The second and third visits will culminate in concerts with commentary, one at Grand View College in Des Moines and the other at Dana College in Blair, Neb., schools with strong Danish-Lutheran heritage. The programs for these concerts will include performances of complete works by the Danish composers featured in the preceding lecture-demonstrations.
As a result of the grant, the Maia Quartet will be featured with other recipients in a photo spread in Chamber Music, CMA's monthly publication, and the group is automatically invited to present at the CMA national conference in 2008.
Founded in 1990 at the Cleveland Institute of Music, the Maia Quartet has established itself nationally with performances in major concert halls including Alice Tully Hall in New York, the Kennedy Center Terrace Theatre in Washington, D.C., and Harris Hall at the Aspen Music Festival.

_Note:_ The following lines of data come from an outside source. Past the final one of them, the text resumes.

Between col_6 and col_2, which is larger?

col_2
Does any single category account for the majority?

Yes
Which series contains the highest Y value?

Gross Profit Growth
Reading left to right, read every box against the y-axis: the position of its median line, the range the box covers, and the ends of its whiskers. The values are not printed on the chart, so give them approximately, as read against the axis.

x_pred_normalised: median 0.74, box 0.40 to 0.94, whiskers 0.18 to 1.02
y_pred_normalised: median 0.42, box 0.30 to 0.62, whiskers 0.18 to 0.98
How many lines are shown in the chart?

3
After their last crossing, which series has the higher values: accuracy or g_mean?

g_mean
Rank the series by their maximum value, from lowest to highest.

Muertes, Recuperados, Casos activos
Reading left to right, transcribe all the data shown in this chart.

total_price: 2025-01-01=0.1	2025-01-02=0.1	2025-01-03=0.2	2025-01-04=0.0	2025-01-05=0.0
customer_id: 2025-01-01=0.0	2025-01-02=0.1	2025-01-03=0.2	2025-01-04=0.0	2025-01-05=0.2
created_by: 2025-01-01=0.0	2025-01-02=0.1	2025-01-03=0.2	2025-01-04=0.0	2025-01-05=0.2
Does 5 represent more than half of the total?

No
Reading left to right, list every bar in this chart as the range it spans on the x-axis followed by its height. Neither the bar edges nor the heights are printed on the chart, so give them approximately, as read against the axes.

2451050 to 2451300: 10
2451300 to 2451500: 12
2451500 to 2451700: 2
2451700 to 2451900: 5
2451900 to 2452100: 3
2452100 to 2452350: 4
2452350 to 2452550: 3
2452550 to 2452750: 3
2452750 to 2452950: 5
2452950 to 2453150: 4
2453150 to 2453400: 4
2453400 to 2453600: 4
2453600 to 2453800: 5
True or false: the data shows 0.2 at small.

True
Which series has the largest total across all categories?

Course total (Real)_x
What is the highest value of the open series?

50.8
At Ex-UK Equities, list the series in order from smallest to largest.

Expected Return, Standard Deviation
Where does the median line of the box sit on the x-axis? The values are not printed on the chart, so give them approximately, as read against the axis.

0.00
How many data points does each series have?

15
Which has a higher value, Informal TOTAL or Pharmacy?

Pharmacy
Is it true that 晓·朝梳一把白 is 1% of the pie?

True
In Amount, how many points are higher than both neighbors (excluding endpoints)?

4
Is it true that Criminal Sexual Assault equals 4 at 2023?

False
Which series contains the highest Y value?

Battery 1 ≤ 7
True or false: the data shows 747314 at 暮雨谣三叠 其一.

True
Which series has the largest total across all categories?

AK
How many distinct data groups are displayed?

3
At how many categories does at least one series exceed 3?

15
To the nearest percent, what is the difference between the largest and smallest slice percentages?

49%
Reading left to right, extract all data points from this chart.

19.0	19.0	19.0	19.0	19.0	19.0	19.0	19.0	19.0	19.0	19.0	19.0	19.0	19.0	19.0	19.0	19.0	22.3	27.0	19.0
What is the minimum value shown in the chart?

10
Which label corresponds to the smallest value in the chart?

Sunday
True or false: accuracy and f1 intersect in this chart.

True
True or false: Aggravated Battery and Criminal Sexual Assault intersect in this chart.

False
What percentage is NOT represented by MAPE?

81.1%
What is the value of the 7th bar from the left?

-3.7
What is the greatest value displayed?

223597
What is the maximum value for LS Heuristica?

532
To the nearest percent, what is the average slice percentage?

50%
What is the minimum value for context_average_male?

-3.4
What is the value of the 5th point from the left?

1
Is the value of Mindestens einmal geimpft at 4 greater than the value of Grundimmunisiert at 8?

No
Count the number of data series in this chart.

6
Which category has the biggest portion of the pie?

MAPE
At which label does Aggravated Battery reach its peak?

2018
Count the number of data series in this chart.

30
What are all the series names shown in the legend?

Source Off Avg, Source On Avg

Throughout its history, the quartet has had an active performing schedule and has been committed to outreach. It has collaborated with Young Audiences, the Midori Foundation and Arts Excel. This season's engagements include performances in Chicago with clarinetist John Bruce Yeh; in Leonia, N.J. with Cynthia Phelps and Ron Thomas; and in New York City at the 92nd St. Y.
Chamber Music America, the national service organization for the ensemble music profession, was founded in 1977 to promote artistic excellence and the economic stability of the field, and to ensure that chamber music, in its broadest sense, is a vital part of American life.
With a membership of over 8,000, including musicians, ensembles, presenters, artists' managers, educators, music businesses and advocates of ensemble music, CMA welcomes and represents a wide range of musical styles and traditions. In addition to its funding programs, CMA provides its members with consulting services, access to health and instrument insurance, conferences, seminars and several publications including the bi-monthly magazine, Chamber Music, and Web site: www.chamber-music.org.
The School of Music is part of the Division of Performing Arts in the UI College of Liberal Arts and Sciences.